===== MATERIAL PROVIDED

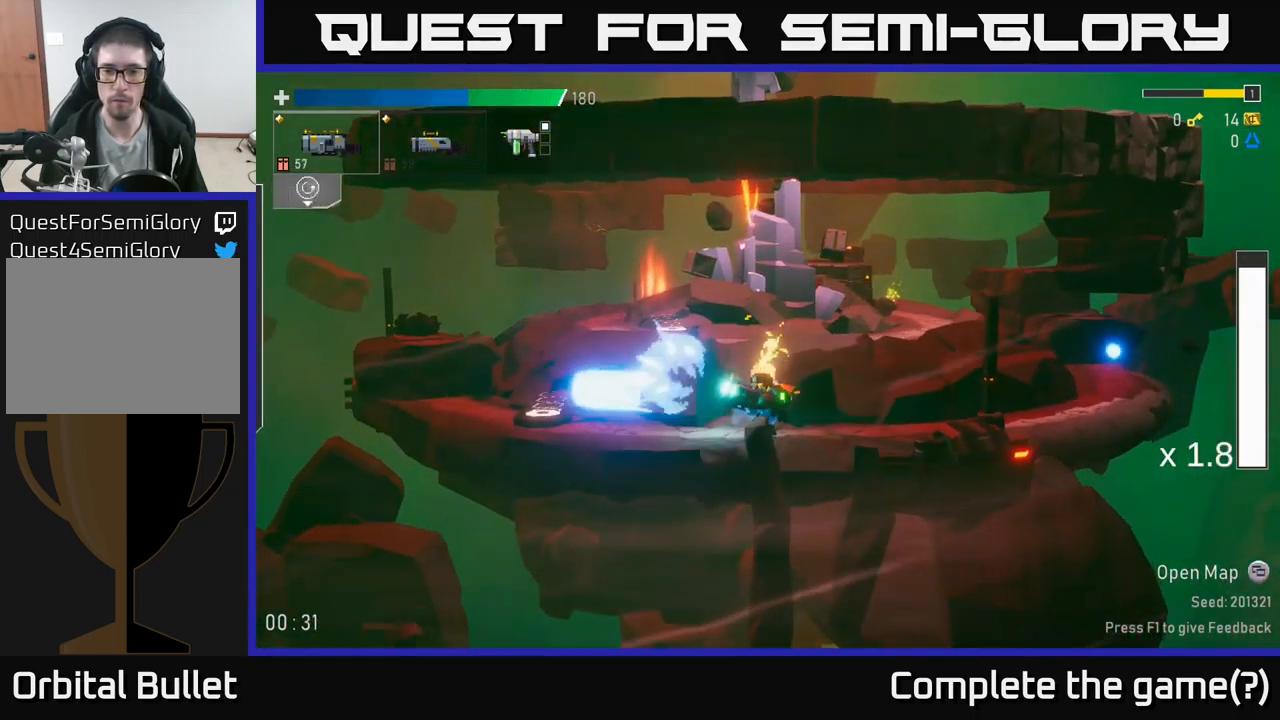
{"buttons": [], "left_stick": "left", "right_stick": "center", "events": []}
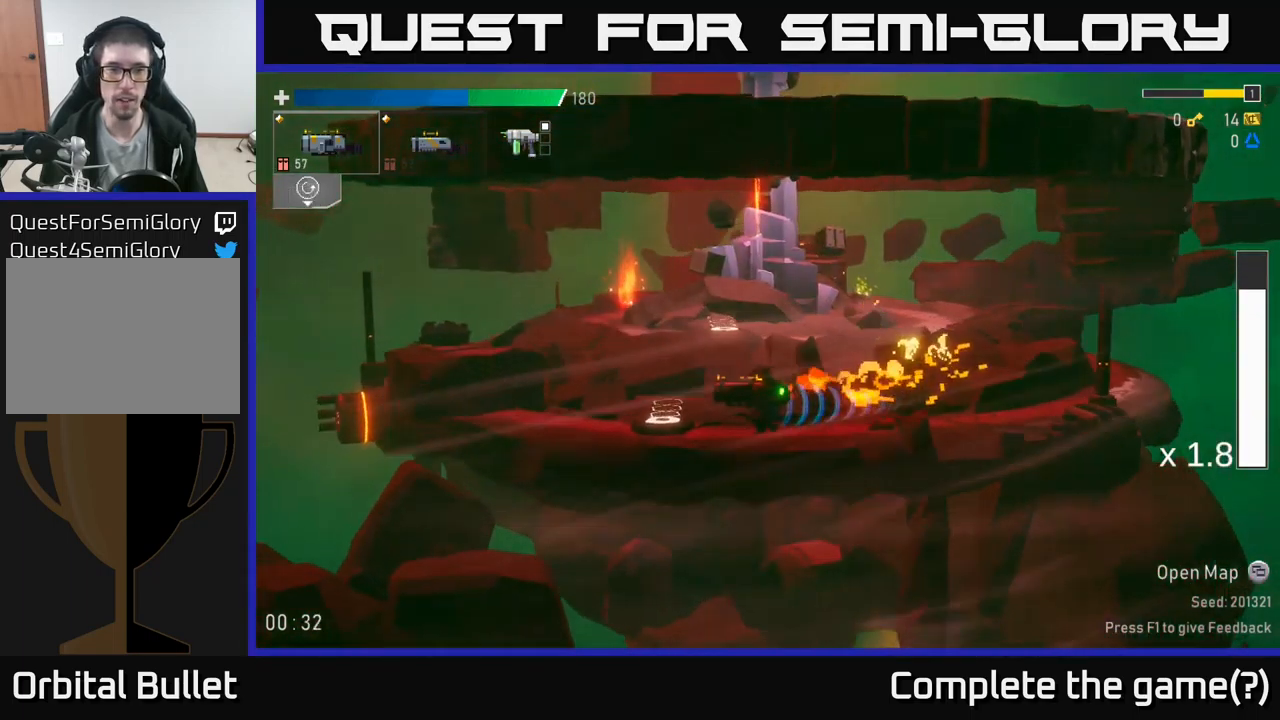
{"buttons": ["A"], "left_stick": "left", "right_stick": "center", "events": [[267, "Y", "down"], [334, "Y", "up"], [500, "A", "down"]]}
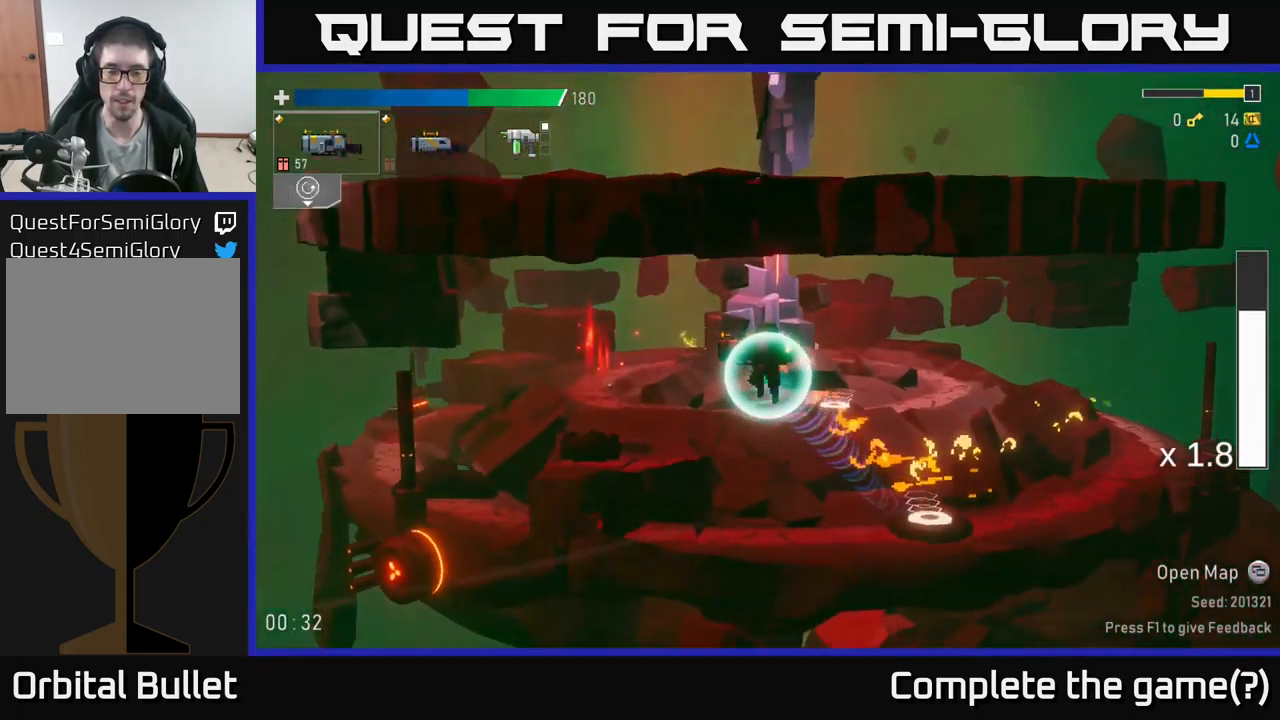
{"buttons": [], "left_stick": "left", "right_stick": "center", "events": [[50, "X", "down"], [234, "X", "up"], [300, "A", "up"]]}
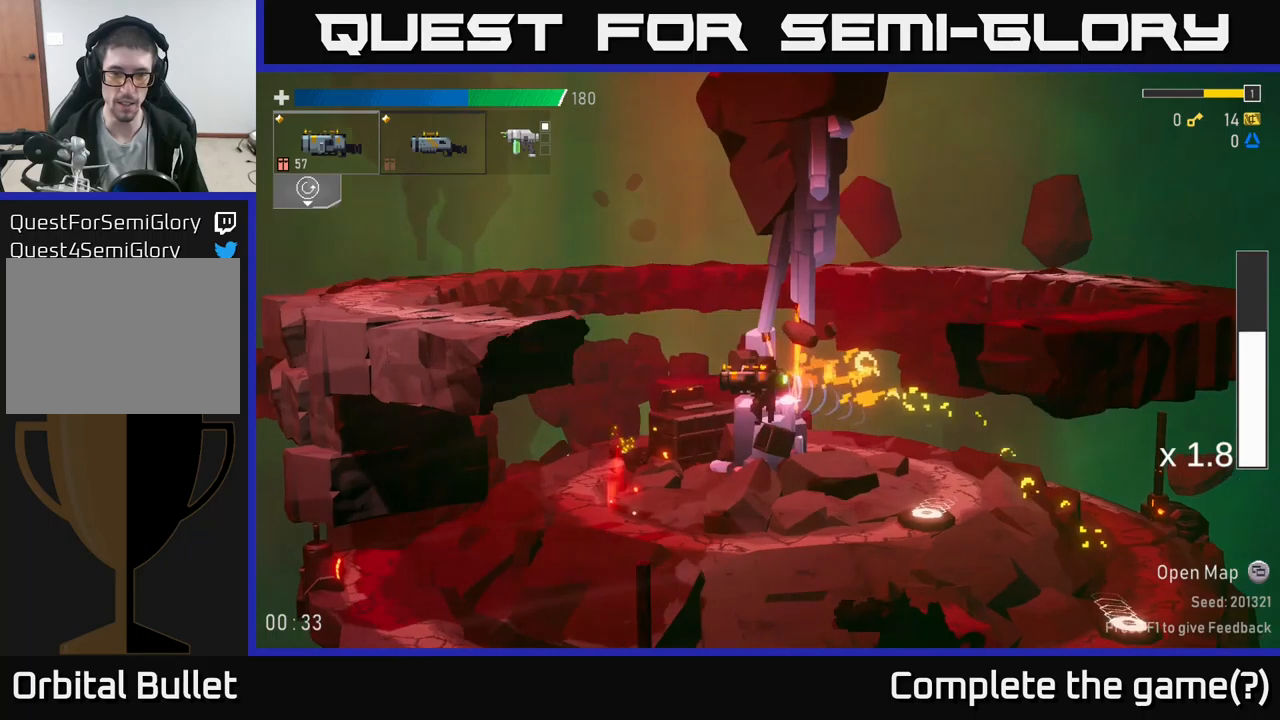
{"buttons": [], "left_stick": "left", "right_stick": "center", "events": [[100, "X", "down"], [266, "X", "up"]]}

==========

* TO DO *
Go through the material above, find each line with the string "down", and copy it.

* WRITTEN SOLUTION *
{"buttons": ["A"], "left_stick": "left", "right_stick": "center", "events": [[267, "Y", "down"], [334, "Y", "up"], [500, "A", "down"]]}
{"buttons": [], "left_stick": "left", "right_stick": "center", "events": [[50, "X", "down"], [234, "X", "up"], [300, "A", "up"]]}
{"buttons": [], "left_stick": "left", "right_stick": "center", "events": [[100, "X", "down"], [266, "X", "up"]]}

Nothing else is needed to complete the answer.